Jackson, ya lo hemos dicho, era un hombre honrado y brutal. En 1832 utilizó el veto para rechazar una ley que renovaba la licencia del Segundo Banco para acuñar moneda. En 1833 acabó con el Segundo Banco, retirando de sus cajas los fondos gubernamentales para depositarlos en pequeños bancos estatales. Las consecuencias fueron las esperadas: una explosión del crédito, una inflación vertiginosa, el colapso de los bancos jacksonianos (los llamados pets), la catástrofe bursátil de 1837 y una depresión (la bajada generalizada de los precios: lo peor que puede ocurrirle a un sistema económico) que duró cinco años.

Contado así, Jackson puede parecer nefasto. En realidad, fue todo lo contrario. Se le considera uno de los mejores presidentes. Su destrucción del Segundo Banco, unida a otras dos decisiones cruciales, la extensión del derecho de voto a todos los hombres blancos mayores de edad y la elección popular de cargos como fiscales y jefes de policía, convirtió Estados Unidos en una democracia. Jackson sabía que el votante tendía a ser ignorante, corto de miras y egoísta. Sabía también que las élites, los tecnócratas, actuaban en bien del país. Y sabía, como sabemos todos, que el bien del país, lo que se llama el interés nacional, coincide siempre con los intereses de las élites.

El actual banco central estadounidense, la Reserva Federal, fue creado en 1913 por otro presidente demócrata, Woodrow Wilson, con capital mayoritariamente público y una estructura muy descentralizada.
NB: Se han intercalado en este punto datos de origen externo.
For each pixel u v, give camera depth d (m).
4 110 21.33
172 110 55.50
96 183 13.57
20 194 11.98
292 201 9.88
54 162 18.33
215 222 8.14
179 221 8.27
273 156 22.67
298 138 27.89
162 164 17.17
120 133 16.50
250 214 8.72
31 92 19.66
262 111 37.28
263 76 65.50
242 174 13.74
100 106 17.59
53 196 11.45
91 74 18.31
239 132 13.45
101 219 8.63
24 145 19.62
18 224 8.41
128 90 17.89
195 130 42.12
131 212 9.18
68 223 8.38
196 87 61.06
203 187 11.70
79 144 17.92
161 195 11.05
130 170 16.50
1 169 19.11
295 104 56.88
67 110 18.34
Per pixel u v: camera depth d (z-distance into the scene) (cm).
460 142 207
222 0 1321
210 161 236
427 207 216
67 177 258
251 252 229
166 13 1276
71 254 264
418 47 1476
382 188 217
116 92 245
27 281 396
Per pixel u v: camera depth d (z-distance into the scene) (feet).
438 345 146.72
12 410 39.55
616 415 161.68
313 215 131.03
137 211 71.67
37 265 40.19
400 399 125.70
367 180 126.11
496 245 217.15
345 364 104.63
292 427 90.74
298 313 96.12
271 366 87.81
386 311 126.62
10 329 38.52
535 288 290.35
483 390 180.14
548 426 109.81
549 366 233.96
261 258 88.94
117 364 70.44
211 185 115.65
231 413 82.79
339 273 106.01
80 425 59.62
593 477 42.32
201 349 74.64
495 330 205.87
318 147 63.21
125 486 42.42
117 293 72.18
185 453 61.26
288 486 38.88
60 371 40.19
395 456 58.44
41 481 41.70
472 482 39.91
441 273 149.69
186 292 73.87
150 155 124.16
El recuerdo de Jackson seguía vivo.

Bastantes analistas, y quiero citar a Lluís Bassets, porque es amigo mío y porque su categoría profesional resulta indiscutible, criticaron el rechazo inicial de la Cámara de Representantes al plan de salvamento de Wall Street. En un artículo teñido de ironía, Bassets calificó la votación de "infame", porque "antes que la patria, todos preferían salvar su escaño". Creo, y reconozco mi osadía por llevarle la contraria (sospecho que en el fondo estamos de acuerdo) a un periodista tan experto como Bassets, que en eso consiste la democracia. El escaño lo dan los votantes, y los votantes "son" la patria. Lo otro son intereses de parte y tecnocracia.